For every record below, write out an exact copy.

(Data begins)

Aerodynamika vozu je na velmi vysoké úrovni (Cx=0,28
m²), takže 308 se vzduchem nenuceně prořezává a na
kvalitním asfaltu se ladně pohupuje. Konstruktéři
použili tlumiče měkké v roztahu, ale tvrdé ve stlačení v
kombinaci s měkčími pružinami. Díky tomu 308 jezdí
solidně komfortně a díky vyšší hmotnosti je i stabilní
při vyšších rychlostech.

(Data ends)

Result:
Aerodynamika vozu je na velmi vysoké úrovni (Cx=0,28
m²), takže 308 se vzduchem nenuceně prořezává a na
kvalitním asfaltu se ladně pohupuje. Konstruktéři
použili tlumiče měkké v roztahu, ale tvrdé ve stlačení v
kombinaci s měkčími pružinami. Díky tomu 308 jezdí
solidně komfortně a díky vyšší hmotnosti je i stabilní
při vyšších rychlostech.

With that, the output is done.